Outro exemplo que não podemos deixar de observar, é o desenho urbano da zona do Parque das Nações, onde os índices e indicadores de vizinhança são Zero. Ou a implantação de mega estruturas como o El Corte Inglês totalmente desajustadas para a malha urbana onde se insere, a irremediavel malha urbana em volta do Centro Colombo, a incoerente estrutura viária e urbana dos bairros limítrofes de Lisboa, fruto de adicções das diversas malhas urbanas desenhadas com formalismo inexplicáveis e ao sabor de muitas vezes do promotor. Todos estes erros provocam a alienação da cidade e das suas populações, são geradores de mau estar, causadores de stress e da degradação do ambiente urbano .
Obviamente que é lamentavel a situação, mas ela é sómente consequência da arbitrariedade permitida por regulamentos e planos directores sem nexo ou dúbios, (o legislador foi conivente com esta situação e prática ao longo de várias décadas que tem destruído as nossas cidade e a paisagem portuguesa), amarradas a correntes filosóficas dógmáticas e nihilistas não acompanharam a evolução das Cidades e do Homem.
Há que retirar elações desta evolução negativa. No final do século passado os vários especialistas da área tem vindo a verificar o falhanço das práticas e teorias urbanas do passado, nomeadamente da Carta de Atenas – a demagogia modernista foi um fracasso e continua a prejudicar e produzir uma cidade obsoleta pouco amiga do cidadão e do meio ambiente.
Não se deveria resolver a situação por “actos nulos”, mas sim realizar uma “sindicância” técnica a todos os projectos e loteamentos.
A melhor cidade e aquela que funciona, é a cidade densa, aonde as infraestruturas urbanas são rentabilizadas, uma cidade sustentável.

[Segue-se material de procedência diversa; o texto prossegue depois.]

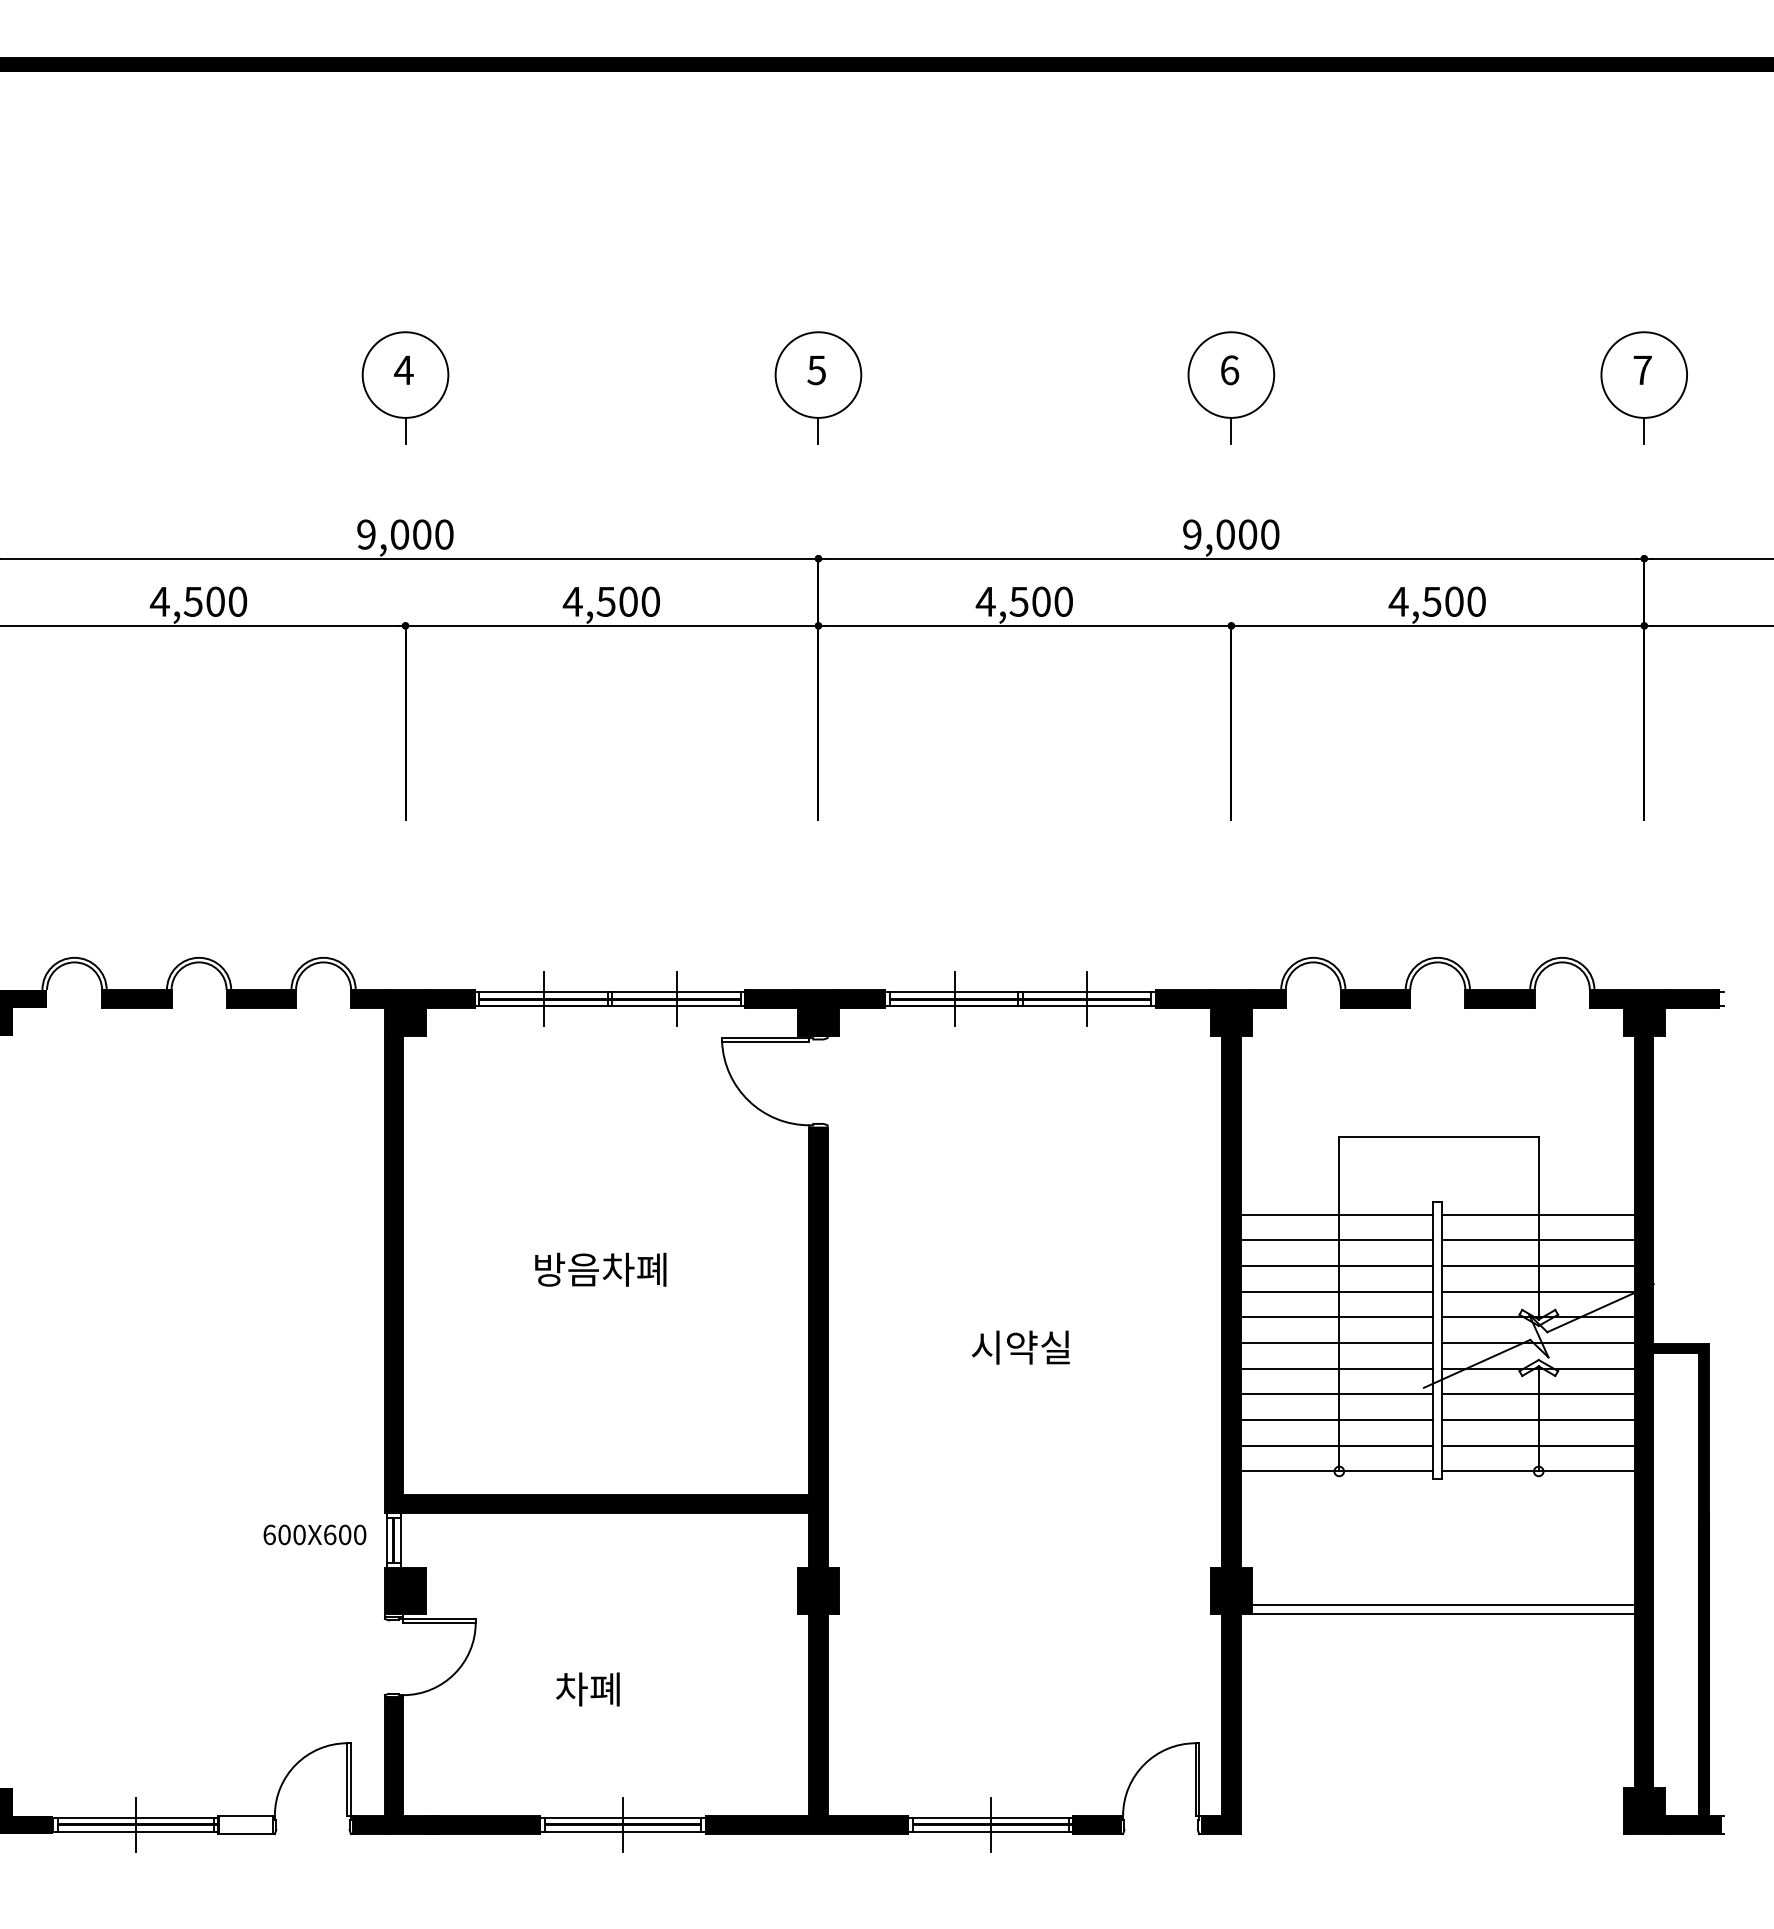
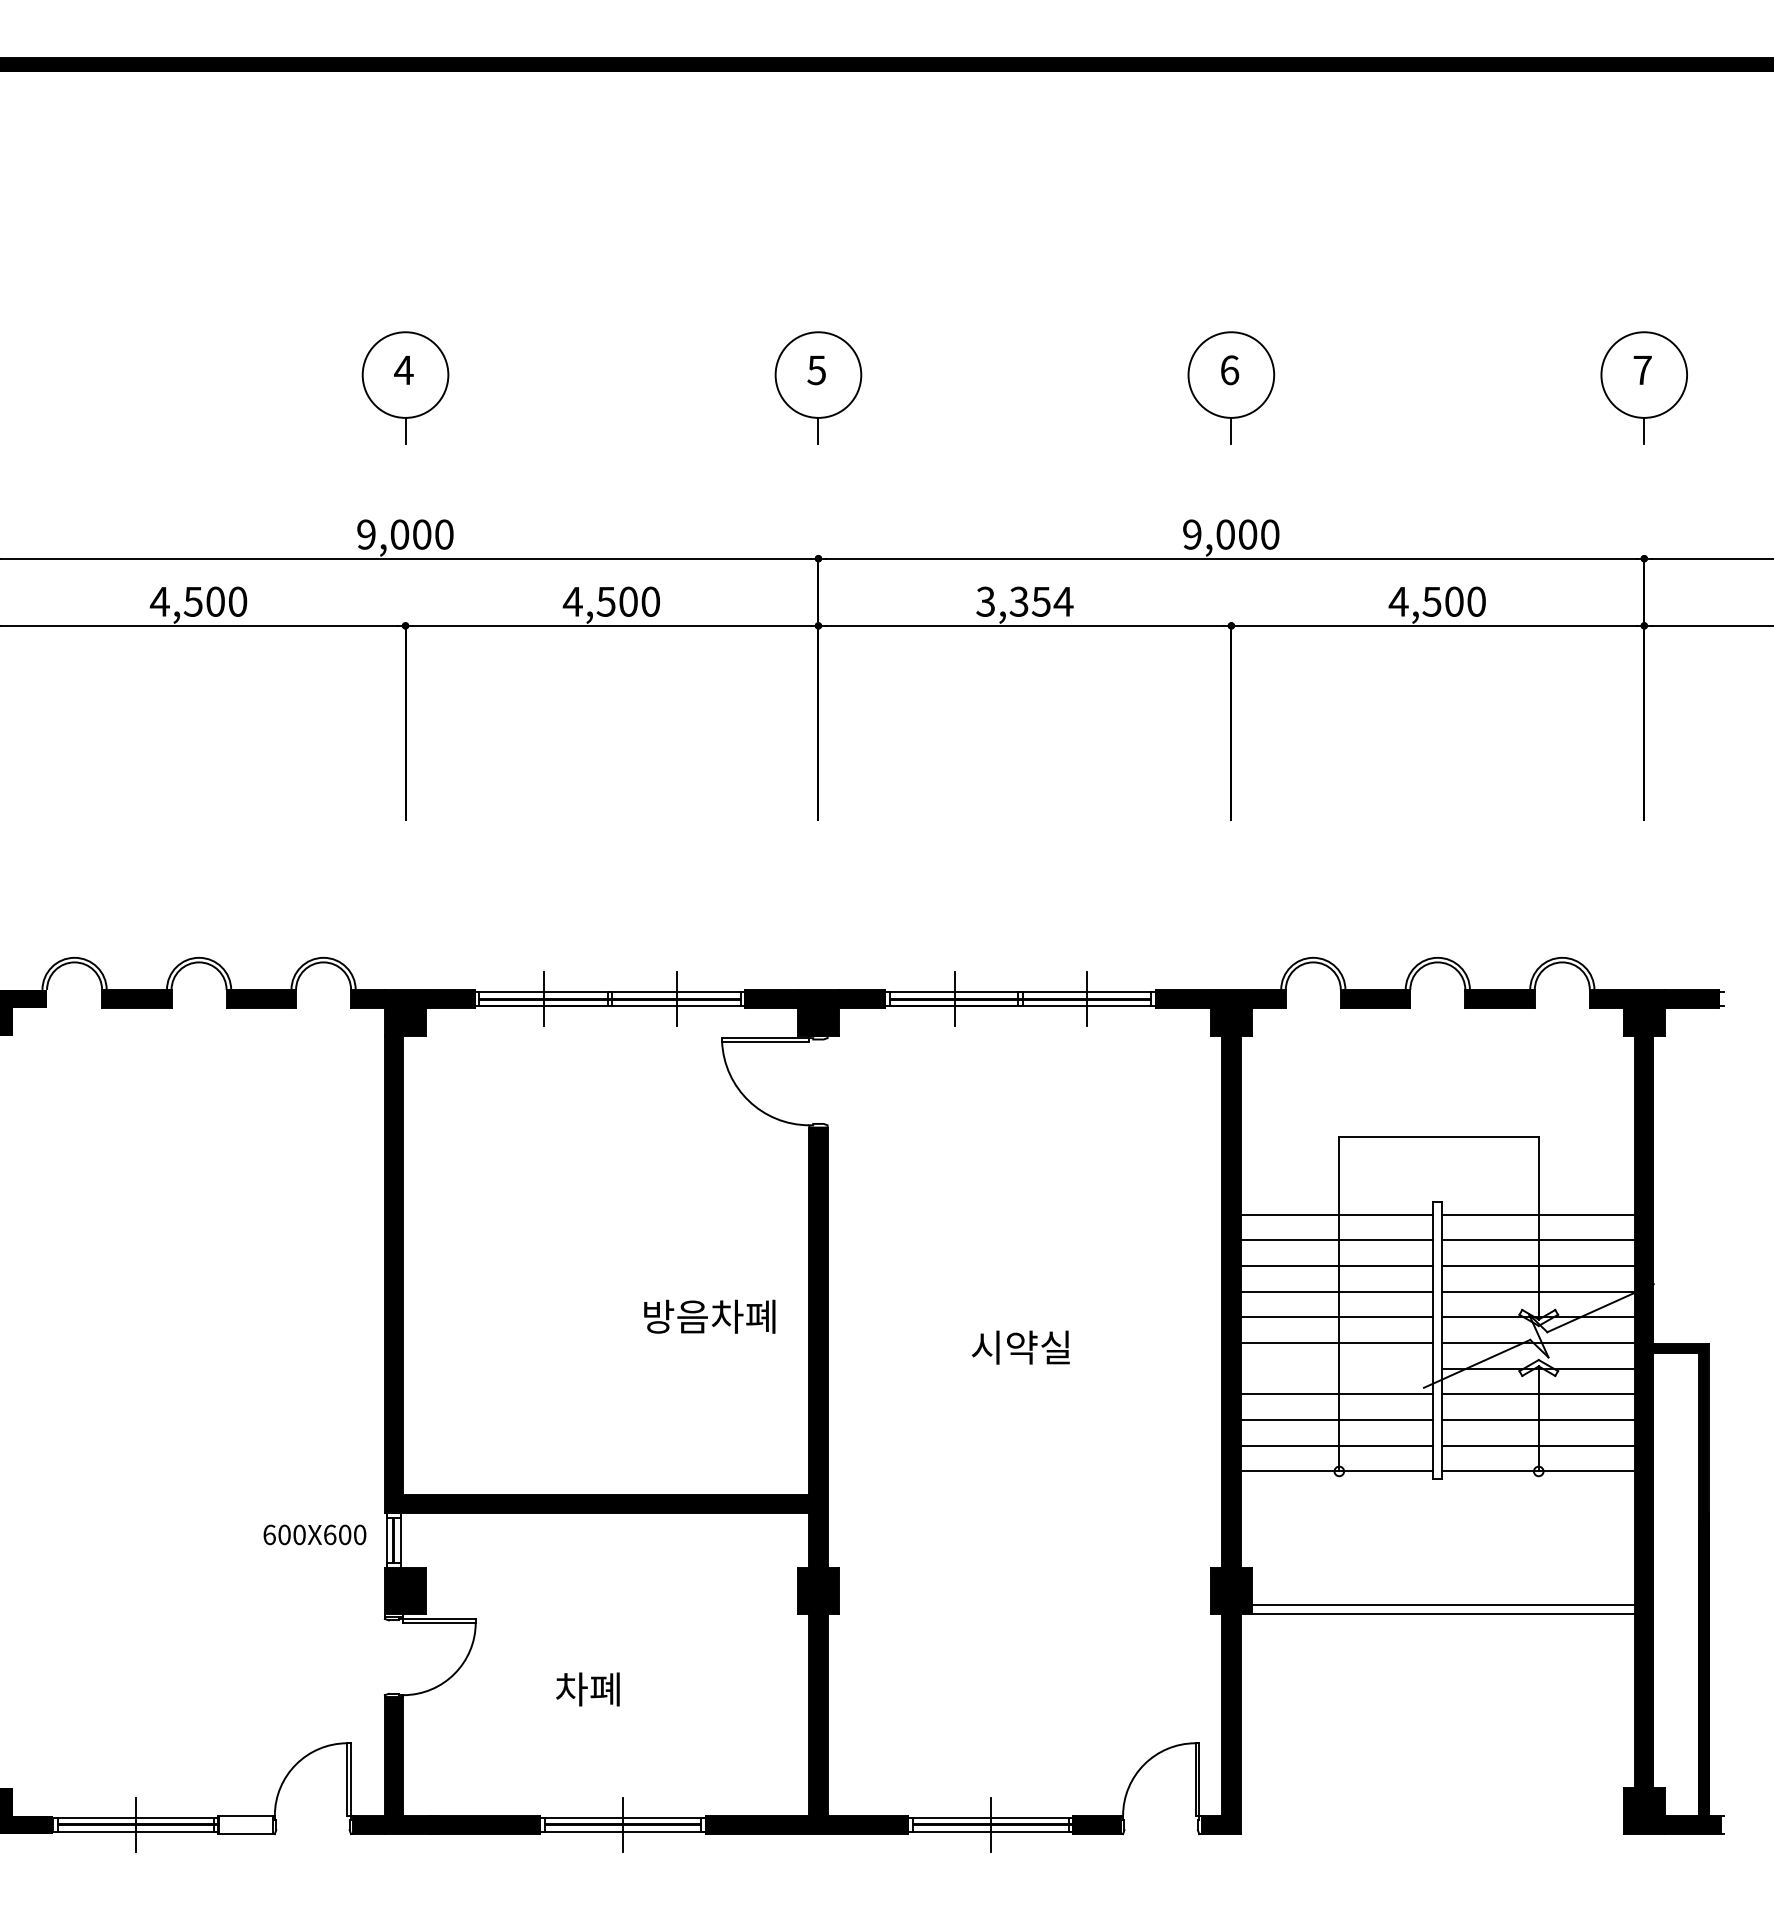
text at (1024, 601): 4,500 -> 3,354
text at (600, 1269) position: (600, 1269) -> (709, 1316)
line at (1336, 1368): present -> none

1) onde os transportes públicos funcionam porque são rentáveis; onde não existe segregação das classes sociais. E desta forma dissuadores do uso do transporte privado. E os arruamentos e cruzamentos são a superfície com temporização dos semaforos a favorecer o peão.
2) onde os espaços verdes não servem de refugio a marginais mas são efectivamente usufruídos pela população como a continuação dos seus espaços privados. Parques e jardins em vez de instersticios de dificil ou fantasiosa manutenção. Com funções atribuidas de forma a sempre existir gente a frequentar.
3) onde o comercio se processa em livre concorrência sem competir com mega-estruturas. O comercio de rua e ao longo do passeio promove uma melhor segurança, ocupa a rua, transforma a rua e não promove a desertificação como acontece com os centros comerciais.
4) a obrigação de estacionamento temporário de um lado e de outro da via, em dias pares e impares, ou mesmos em quinzenas, obriga a quem estaciona movimentar o veículo. Permeabilidade dos cruzamentos à esquerda, de forma a aumentar o tempo de espera e por isso dissuador, os ângulos de viragem mais apertados de forma a obrigar uma menor velocidade. Placas centrais de forma a estreitar os arruamentos obrigando a reduzir velocidades. Informação ordenada e em placas de menores dimensões obrigando a redução da velocidade.
5) a autarquia tem a obrigação de regulamentar e exigir, dependendo das zonas, cotas de habitação (mas não a custos controlados) evitando a segregação, promovendo a coesão social, a cidadania e evitando os condomínios privados. O planeamento participativo ou com a interacção da população é hoje uma realidade ( já praticado em Lisboa e com enorme sucesso). Uma maior plasticidade nas tipologias quer em planta quer em alçado de forma a evitar a repetição que tem vindo a ser, por motivos óbvios nefasta na degradação do ambiente urbano, evitar a todo o custo planeamento que promove a quebra dos laços de vizinhaça e cidadania, e alienação do seu núcleo central a família.
Concluindo, é necessário uma “sindicância técnica” aos projectos pois muitos são necessários à Cidade, para crescer e para se manter viva.